Кота Василию Петровичу привезли, как и договаривались, вечером. Голубая переноска, дырочки - ячейки, и горящие сквозь них круглые как плошки, глаза.
Приданного аж в четырех пакетах рядом поставили! Будто пенсионер Петрович животину не на две недели, пока хозяева в отпуске, взять согласился, а минимум на целый год.
В одном пакете корма в блестящих маленьких упаковках: утка в соусе, креветки с ананасом, океаническая рыба в собственном соку… и миски, до блеска начищенные. Петровичу при виде такого богатства за свой полупустой холодильник и стоящие в раковине с обеда немытые тарелки сразу как-то стыдно стало.
Второй - пятнадцатикилограммовый опилок древесных мешок. Будто у Петровича песка во дворе аж с четырьмя детскими песочницами не найдется.
В третьем - лежанка плюшевая, разобранная на три части когтеточка, мышей разноцветных горсть и здоровенный зеленый лоток. Петрович даже присвистнул, с подозрением посмотрев на притихшего в переноске кота - у покойной его супруги Анфисы Николаевны корыто для стирки меньше этого таза значительно было.

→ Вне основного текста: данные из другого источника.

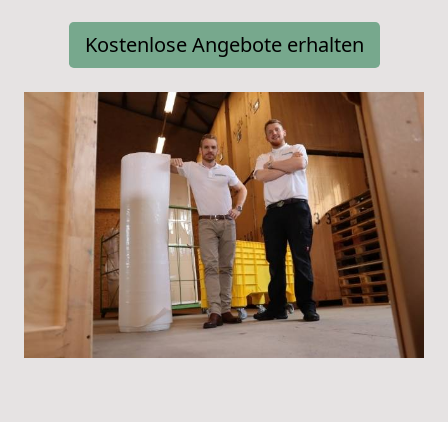
Kostenlose Angebote erhalten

При воспоминании о любимой, больше года назад ушедшей жене, сердце привычно кольнуло.
Он бы давно за ней, за Анфисушкой своей, отправился. Не держит ведь ничего. Детей они не нажили, а одному… Чего ему, старику, на этом свете куковать?
Да только то одно, то другое - все что - то останавливает.
Сначала вон крыша у соседа по даче поизносилась - о помощи попросил, так и проковырялись вдвоем больше месяца. Начали то вроде с дыры, а на выходе весь шифер старый черепицей блестящей заменили.
Потом Аннушка, лаборантка его бывшая из НИИ, позвонила - мол, выручайте, Василий Петрович, миленький, совсем некому лекции вести… Так и провозился, посчитай, всю зиму со студентами в аудитории.
По весне на кладбище приехал, а там у Анфисы Николаевны памятник треснул. Благо сбережения есть. Пока новый заказал, пока дождался как установят. Оградку заодно обновил - подкрасил.
Луковиц, да семян цветочных в вазоны понакидал, понатыкал. Все гадал, когда домой ехал, взойдут или нет? Цветы, они женскую руку-то больше любят.
Взошли, никуда не делись. Выстрелили сочными зелеными стрелами через месяц, вытянулись. А потом, как солнце сильнее греть стало, зацвели. И тюльпаны, и нарциссы, и любимый Анфисой сиреневый дельфиниум.
А сейчас вот опять забота - кот соседский, на время отпуска оставленный.
Василий Петрович потер ладонью грудину.
Смахнул выступившие на лбу капли крупного пота. Ничего. Это ничего. Еще немного продержится. Куда деваться, раз уж обещал…
В четвертый, скромно выглядывающий из-за трех впереди стоящих пакет, пожилой мужчина даже заглядывать не стал - с этим бы управиться. И выпроводив опаздывающих на самолет, не перестающих благодарить хозяев кота, пенсионер принялся за работу.
Первым делом открыл дверку переноски. И пока ее обитатель, растопырив во все стороны усы, осторожно оглядывал из недр её новое, временное свое жилище, распределил по квартире остальной кошачий скарб.
Цветные упаковки с деликатесами и блестящие миски - на кухню. Зеленое корыто с наполнителем, Петрович бросил еще один настороженный взгляд на кота, в туалет.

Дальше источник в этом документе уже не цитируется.